Towards Generalized Inverse Reinforcement Learning
Chaosheng Dong, Yijia Wang
TL;DR
GIRL addresses learning all unknown MDP components from observed, potentially suboptimal behavior by jointly reconstructing a latent optimal policy and the MDP model using a policy-matrix formulation. The method minimizes the distance between the recovered policy and the observed policy $\|\mathbf{\Pi}-\mathbf{\Pi}_0\|_F$ under $M\!D\P$-consistency constraints, and scales to large state spaces via discretization and reward function approximation $R(s) \approx \sum_i \theta_i \phi_i(s)$. Empirical results on discrete and continuous grid worlds show that GIRL can recover unobserved actions/states, infer the reward and transition structures, and recover near-optimal policies despite observation noise.
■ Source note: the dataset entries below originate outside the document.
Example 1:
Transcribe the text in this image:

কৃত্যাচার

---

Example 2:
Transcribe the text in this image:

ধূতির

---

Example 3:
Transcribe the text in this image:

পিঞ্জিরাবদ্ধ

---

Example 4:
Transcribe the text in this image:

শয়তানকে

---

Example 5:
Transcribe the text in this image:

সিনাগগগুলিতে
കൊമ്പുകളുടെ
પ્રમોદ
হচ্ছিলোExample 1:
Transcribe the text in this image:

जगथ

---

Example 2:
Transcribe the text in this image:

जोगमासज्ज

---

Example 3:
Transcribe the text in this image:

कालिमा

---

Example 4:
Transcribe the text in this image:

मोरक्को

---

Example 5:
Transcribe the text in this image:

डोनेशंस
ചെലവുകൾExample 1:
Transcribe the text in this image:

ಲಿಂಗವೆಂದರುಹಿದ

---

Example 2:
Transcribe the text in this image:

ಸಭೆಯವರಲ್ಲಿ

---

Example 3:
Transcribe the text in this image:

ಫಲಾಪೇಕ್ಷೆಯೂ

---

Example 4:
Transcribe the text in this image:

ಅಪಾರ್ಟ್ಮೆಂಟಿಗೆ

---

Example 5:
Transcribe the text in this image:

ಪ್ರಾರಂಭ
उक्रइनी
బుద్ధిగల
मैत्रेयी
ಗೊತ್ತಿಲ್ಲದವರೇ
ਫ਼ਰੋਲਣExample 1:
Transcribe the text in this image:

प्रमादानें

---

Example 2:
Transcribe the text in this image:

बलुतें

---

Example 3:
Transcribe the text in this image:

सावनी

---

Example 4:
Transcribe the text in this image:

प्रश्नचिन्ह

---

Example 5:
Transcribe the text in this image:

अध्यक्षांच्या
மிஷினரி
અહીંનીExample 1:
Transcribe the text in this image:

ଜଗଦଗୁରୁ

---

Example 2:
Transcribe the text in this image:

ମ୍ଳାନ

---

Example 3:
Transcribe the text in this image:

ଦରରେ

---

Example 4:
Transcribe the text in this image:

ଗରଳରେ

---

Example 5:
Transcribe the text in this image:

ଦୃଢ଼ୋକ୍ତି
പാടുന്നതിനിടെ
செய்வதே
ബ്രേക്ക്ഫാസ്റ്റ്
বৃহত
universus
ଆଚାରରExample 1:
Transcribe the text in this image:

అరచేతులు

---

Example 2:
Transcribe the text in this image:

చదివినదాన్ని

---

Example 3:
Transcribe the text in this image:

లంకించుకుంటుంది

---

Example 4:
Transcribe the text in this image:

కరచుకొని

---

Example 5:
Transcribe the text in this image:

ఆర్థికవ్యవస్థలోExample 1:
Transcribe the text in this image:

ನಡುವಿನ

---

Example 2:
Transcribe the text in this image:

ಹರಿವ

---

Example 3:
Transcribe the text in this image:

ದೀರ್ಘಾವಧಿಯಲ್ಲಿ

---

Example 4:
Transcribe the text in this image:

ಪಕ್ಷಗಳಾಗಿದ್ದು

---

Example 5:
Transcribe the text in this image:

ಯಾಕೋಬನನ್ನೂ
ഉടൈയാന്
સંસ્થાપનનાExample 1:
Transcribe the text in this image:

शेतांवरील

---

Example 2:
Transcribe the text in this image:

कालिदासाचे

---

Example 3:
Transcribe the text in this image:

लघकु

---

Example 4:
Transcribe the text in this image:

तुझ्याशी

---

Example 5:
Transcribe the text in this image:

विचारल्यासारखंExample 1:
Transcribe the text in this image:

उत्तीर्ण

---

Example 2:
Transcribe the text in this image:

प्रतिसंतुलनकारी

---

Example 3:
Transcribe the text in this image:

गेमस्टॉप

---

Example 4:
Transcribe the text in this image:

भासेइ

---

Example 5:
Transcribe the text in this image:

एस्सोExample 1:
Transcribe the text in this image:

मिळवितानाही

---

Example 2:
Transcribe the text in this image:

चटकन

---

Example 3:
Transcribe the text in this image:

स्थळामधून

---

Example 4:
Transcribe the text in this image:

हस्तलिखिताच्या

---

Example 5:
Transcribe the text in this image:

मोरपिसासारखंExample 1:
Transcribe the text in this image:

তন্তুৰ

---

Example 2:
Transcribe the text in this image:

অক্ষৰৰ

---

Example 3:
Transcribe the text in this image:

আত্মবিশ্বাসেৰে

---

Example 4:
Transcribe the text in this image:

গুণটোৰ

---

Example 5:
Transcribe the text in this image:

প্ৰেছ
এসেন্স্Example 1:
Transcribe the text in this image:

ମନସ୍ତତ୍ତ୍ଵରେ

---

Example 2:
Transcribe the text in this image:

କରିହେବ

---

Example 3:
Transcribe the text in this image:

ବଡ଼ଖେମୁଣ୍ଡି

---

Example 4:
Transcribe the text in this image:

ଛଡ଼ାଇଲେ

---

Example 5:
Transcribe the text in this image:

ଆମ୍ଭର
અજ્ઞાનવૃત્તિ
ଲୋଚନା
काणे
The work broadens IRL by enabling simultaneous inference of multiple, partially observable MDP components, with future directions including tackling unidentifiability through Bayesian or max-entropy techniques.
Abstract
This paper studies generalized inverse reinforcement learning (GIRL) in Markov decision processes (MDPs), that is, the problem of learning the basic components of an MDP given observed behavior (policy) that might not be optimal. These components include not only the reward function and transition probability matrices, but also the action space and state space that are not exactly known but are known to belong to given uncertainty sets. We address two key challenges in GIRL: first, the need to quantify the discrepancy between the observed policy and the underlying optimal policy; second, the difficulty of mathematically characterizing the underlying optimal policy when the basic components of an MDP are unobservable or partially observable. Then, we propose the mathematical formulation for GIRL and develop a fast heuristic algorithm. Numerical results on both finite and infinite state problems show the merit of our formulation and algorithm.